Try it:
Excluding all pictures, please output the listing exactly.

***** Extracted records

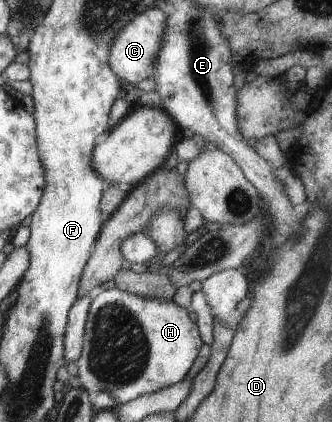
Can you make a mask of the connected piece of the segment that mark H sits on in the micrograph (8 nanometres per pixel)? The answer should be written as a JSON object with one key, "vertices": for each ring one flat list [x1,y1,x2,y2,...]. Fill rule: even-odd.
{"vertices":[[119,288,97,291,88,307,82,355,78,359,78,376,82,386,92,395,106,391,115,398,116,406,141,398,185,379,201,347,201,335,187,311,173,300,140,296]]}

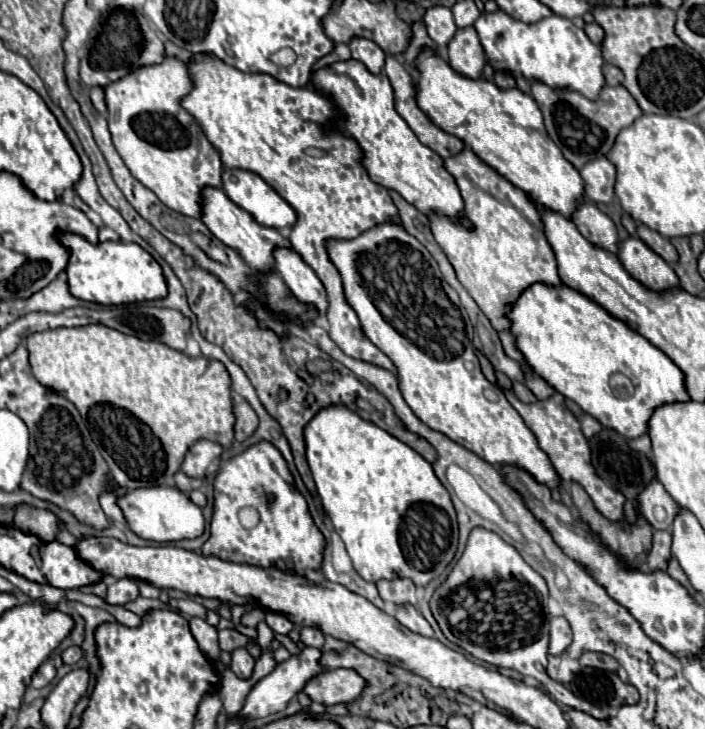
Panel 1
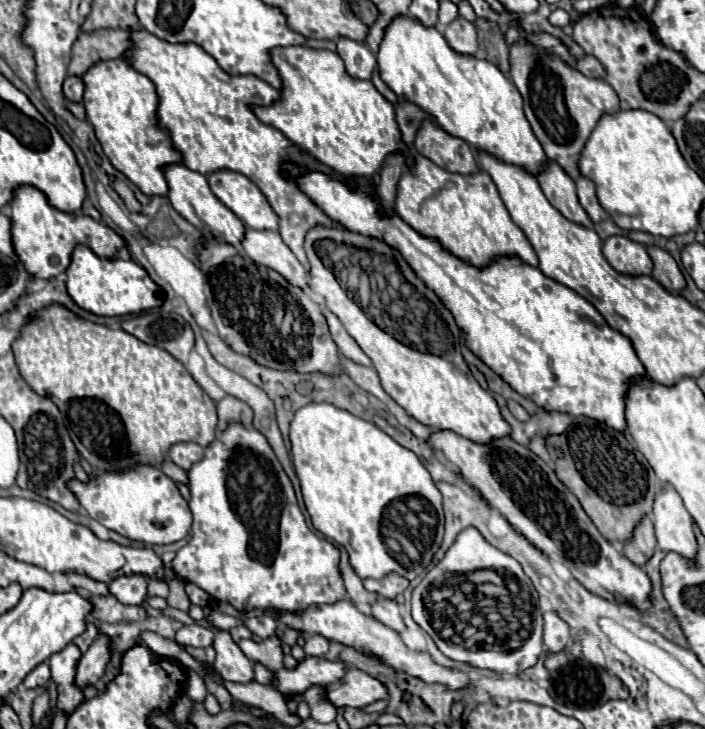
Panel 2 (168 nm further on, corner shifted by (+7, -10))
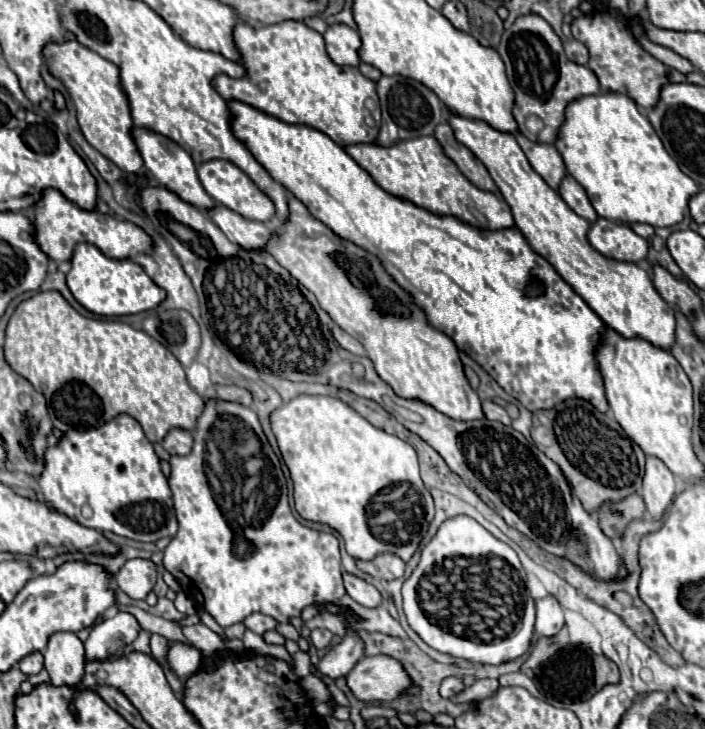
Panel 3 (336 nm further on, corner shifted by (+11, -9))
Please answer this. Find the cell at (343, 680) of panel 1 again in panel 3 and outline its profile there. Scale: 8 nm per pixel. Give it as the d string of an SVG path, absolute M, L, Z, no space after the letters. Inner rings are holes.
M364 656L346 676L346 684L362 702L392 702L410 686L400 662L388 656Z

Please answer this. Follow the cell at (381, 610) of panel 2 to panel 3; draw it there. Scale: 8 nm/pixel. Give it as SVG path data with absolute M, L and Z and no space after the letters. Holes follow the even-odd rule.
M344 574L344 586L346 586L346 592L350 594L350 598L356 600L358 604L362 604L364 608L382 606L382 594L372 584L368 584L356 576Z

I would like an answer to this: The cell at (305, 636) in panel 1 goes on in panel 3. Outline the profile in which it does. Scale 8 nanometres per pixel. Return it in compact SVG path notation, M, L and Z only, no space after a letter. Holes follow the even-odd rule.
M312 630L312 632L310 632L310 644L312 644L316 650L328 648L330 640L332 640L332 632L328 632L328 630Z

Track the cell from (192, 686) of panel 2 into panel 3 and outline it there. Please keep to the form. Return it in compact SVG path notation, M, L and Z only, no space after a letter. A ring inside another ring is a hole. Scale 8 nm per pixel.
M170 642L168 662L170 662L170 666L172 666L172 670L176 672L178 678L188 680L190 676L194 676L200 670L202 654L194 646L184 646L184 644Z

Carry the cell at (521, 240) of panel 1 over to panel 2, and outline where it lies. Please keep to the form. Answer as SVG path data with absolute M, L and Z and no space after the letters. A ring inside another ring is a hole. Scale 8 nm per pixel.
M424 155L414 157L414 167L408 167L396 185L398 215L426 237L438 239L456 257L484 267L498 255L518 255L528 265L538 265L536 253L526 235L514 225L500 193L486 171L476 175L450 173Z

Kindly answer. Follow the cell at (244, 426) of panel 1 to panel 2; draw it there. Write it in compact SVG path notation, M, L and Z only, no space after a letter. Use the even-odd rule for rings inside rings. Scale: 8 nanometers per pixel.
M232 395L220 399L216 403L216 411L218 411L218 429L226 429L230 421L242 421L246 427L252 425L252 409L248 407L248 403Z

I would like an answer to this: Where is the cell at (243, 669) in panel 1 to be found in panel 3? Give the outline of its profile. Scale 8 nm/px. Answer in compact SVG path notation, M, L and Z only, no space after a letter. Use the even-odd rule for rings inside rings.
M206 402L206 410L198 418L198 426L194 432L192 452L188 456L172 456L170 466L172 466L172 476L168 482L170 482L170 488L174 494L174 506L176 506L176 516L178 516L180 526L178 526L178 534L172 538L172 542L164 550L164 568L180 582L182 588L188 590L186 594L196 602L196 606L204 608L222 628L242 622L248 614L254 614L254 612L272 616L276 622L288 622L288 618L300 616L300 610L306 606L336 604L346 594L344 580L342 580L342 568L340 568L340 548L338 548L336 536L332 536L330 532L318 532L318 530L306 528L292 516L292 510L288 506L288 488L286 488L284 474L280 470L280 462L262 432L258 416L250 408L232 404L232 402ZM276 466L278 466L278 470L274 470ZM262 468L270 468L270 470L262 470ZM214 478L220 482L220 488L218 486L214 488ZM216 490L220 490L220 492L216 492Z

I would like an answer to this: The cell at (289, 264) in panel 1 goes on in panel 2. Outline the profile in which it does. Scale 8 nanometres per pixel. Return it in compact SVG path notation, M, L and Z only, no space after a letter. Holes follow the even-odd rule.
M246 227L242 247L246 255L258 265L268 265L270 269L286 277L292 285L298 285L308 291L306 271L296 259L296 255L290 251L290 247L282 241L278 231L256 231Z

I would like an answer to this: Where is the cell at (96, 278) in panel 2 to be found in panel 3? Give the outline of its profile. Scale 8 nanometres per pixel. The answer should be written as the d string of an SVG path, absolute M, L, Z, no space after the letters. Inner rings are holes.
M78 244L74 248L74 256L70 260L72 268L66 276L68 288L74 298L90 312L98 316L124 316L138 314L150 308L156 308L164 298L164 290L152 282L152 278L132 260L114 260L106 258L92 244Z

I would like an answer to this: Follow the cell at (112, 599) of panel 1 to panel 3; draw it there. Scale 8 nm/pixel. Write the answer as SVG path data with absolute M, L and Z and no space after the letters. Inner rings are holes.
M128 560L114 576L118 588L134 600L144 600L156 584L156 566L152 560Z

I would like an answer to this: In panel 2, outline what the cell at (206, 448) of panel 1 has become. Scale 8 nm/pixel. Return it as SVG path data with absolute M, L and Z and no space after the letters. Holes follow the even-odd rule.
M176 443L168 451L168 457L184 471L188 471L192 467L192 463L200 461L202 455L204 455L204 449L198 443Z

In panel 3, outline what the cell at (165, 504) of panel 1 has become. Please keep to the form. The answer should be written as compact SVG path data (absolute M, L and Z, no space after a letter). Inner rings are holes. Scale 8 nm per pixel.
M120 416L116 418L116 422L108 422L102 428L68 430L68 434L64 434L56 448L48 448L46 468L38 484L44 498L54 504L54 510L64 512L82 526L100 532L114 532L118 536L126 536L140 542L156 542L166 536L174 536L178 530L172 490L160 470L160 458L156 456L150 440L142 434L140 424L128 416ZM84 506L92 510L90 518L84 518Z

**********

Expected answer:
Can you make a mask of the connected piece of the segment that mark H sits on in the micrograph (8 nanometres per pixel)? The answer should be written as a JSON object with one key, "vertices": for each ring one flat list [x1,y1,x2,y2,...]. Fill rule: even-odd.
{"vertices":[[119,288,97,291,88,307,82,355,78,359,78,376,82,386,92,395,106,391,115,398,116,406,141,398,185,379,201,347,201,335,187,311,173,300,140,296]]}

Panel 1
Panel 2 (168 nm further on, corner shifted by (+7, -10))
Panel 3 (336 nm further on, corner shifted by (+11, -9))
Please answer this. Find the cell at (343, 680) of panel 1 again in panel 3 and outline its profile there. Scale: 8 nm per pixel. Give it as the d string of an SVG path, absolute M, L, Z, no space after the letters. Inner rings are holes.
M364 656L346 676L346 684L362 702L392 702L410 686L400 662L388 656Z

Please answer this. Follow the cell at (381, 610) of panel 2 to panel 3; draw it there. Scale: 8 nm/pixel. Give it as SVG path data with absolute M, L and Z and no space after the letters. Holes follow the even-odd rule.
M344 574L344 586L346 586L346 592L350 594L350 598L356 600L358 604L362 604L364 608L382 606L382 594L372 584L368 584L356 576Z

I would like an answer to this: The cell at (305, 636) in panel 1 goes on in panel 3. Outline the profile in which it does. Scale 8 nanometres per pixel. Return it in compact SVG path notation, M, L and Z only, no space after a letter. Holes follow the even-odd rule.
M312 630L312 632L310 632L310 644L312 644L316 650L328 648L330 640L332 640L332 632L328 632L328 630Z

Track the cell from (192, 686) of panel 2 into panel 3 and outline it there. Please keep to the form. Return it in compact SVG path notation, M, L and Z only, no space after a letter. A ring inside another ring is a hole. Scale 8 nm per pixel.
M170 642L168 662L170 662L170 666L172 666L172 670L176 672L178 678L188 680L190 676L194 676L200 670L202 654L194 646L184 646L184 644Z

Carry the cell at (521, 240) of panel 1 over to panel 2, and outline where it lies. Please keep to the form. Answer as SVG path data with absolute M, L and Z and no space after the letters. A ring inside another ring is a hole. Scale 8 nm per pixel.
M424 155L414 157L414 167L408 167L396 185L398 215L426 237L438 239L456 257L484 267L498 255L518 255L528 265L538 265L536 253L526 235L514 225L500 193L486 171L476 175L450 173Z

Kindly answer. Follow the cell at (244, 426) of panel 1 to panel 2; draw it there. Write it in compact SVG path notation, M, L and Z only, no space after a letter. Use the even-odd rule for rings inside rings. Scale: 8 nanometers per pixel.
M232 395L220 399L216 403L216 411L218 411L218 429L226 429L230 421L242 421L246 427L252 425L252 409L248 407L248 403Z

I would like an answer to this: Where is the cell at (243, 669) in panel 1 to be found in panel 3? Give the outline of its profile. Scale 8 nm/px. Answer in compact SVG path notation, M, L and Z only, no space after a letter. Use the even-odd rule for rings inside rings.
M206 402L206 410L198 418L198 426L194 432L192 452L188 456L172 456L170 466L172 466L172 476L168 482L170 482L170 488L174 494L174 506L176 506L176 516L178 516L180 526L178 526L178 534L172 538L172 542L164 550L164 568L180 582L182 588L188 590L186 594L196 602L196 606L204 608L222 628L242 622L248 614L254 614L254 612L272 616L276 622L288 622L288 618L300 616L300 610L306 606L336 604L346 594L344 580L342 580L342 568L340 568L340 548L338 548L336 536L332 536L330 532L318 532L318 530L306 528L292 516L292 510L288 506L288 488L286 488L284 474L280 470L280 462L262 432L258 416L250 408L232 404L232 402ZM276 466L278 466L278 470L274 470ZM262 468L270 468L270 470L262 470ZM214 478L220 482L220 488L218 486L214 488ZM216 490L220 490L220 492L216 492Z

I would like an answer to this: The cell at (289, 264) in panel 1 goes on in panel 2. Outline the profile in which it does. Scale 8 nanometres per pixel. Return it in compact SVG path notation, M, L and Z only, no space after a letter. Holes follow the even-odd rule.
M246 227L242 247L246 255L258 265L268 265L270 269L286 277L292 285L298 285L308 291L306 271L296 259L296 255L290 251L290 247L282 241L278 231L256 231Z

I would like an answer to this: Where is the cell at (96, 278) in panel 2 to be found in panel 3? Give the outline of its profile. Scale 8 nanometres per pixel. The answer should be written as the d string of an SVG path, absolute M, L, Z, no space after the letters. Inner rings are holes.
M78 244L74 248L74 256L70 260L72 268L66 276L68 288L74 298L90 312L98 316L124 316L138 314L150 308L156 308L164 298L164 290L152 282L152 278L132 260L114 260L106 258L92 244Z

I would like an answer to this: Follow the cell at (112, 599) of panel 1 to panel 3; draw it there. Scale 8 nm/pixel. Write the answer as SVG path data with absolute M, L and Z and no space after the letters. Inner rings are holes.
M128 560L114 576L118 588L134 600L144 600L156 584L156 566L152 560Z

I would like an answer to this: In panel 2, outline what the cell at (206, 448) of panel 1 has become. Scale 8 nm/pixel. Return it as SVG path data with absolute M, L and Z and no space after the letters. Holes follow the even-odd rule.
M176 443L168 451L168 457L184 471L188 471L192 467L192 463L200 461L202 455L204 455L204 449L198 443Z

In panel 3, outline what the cell at (165, 504) of panel 1 has become. Please keep to the form. The answer should be written as compact SVG path data (absolute M, L and Z, no space after a letter). Inner rings are holes. Scale 8 nm per pixel.
M120 416L116 418L116 422L108 422L102 428L68 430L68 434L64 434L56 448L48 448L46 468L38 484L44 498L54 504L54 510L64 512L82 526L100 532L114 532L118 536L126 536L140 542L156 542L166 536L174 536L178 530L172 490L160 470L160 458L156 456L150 440L142 434L140 424L128 416ZM84 506L92 510L90 518L84 518Z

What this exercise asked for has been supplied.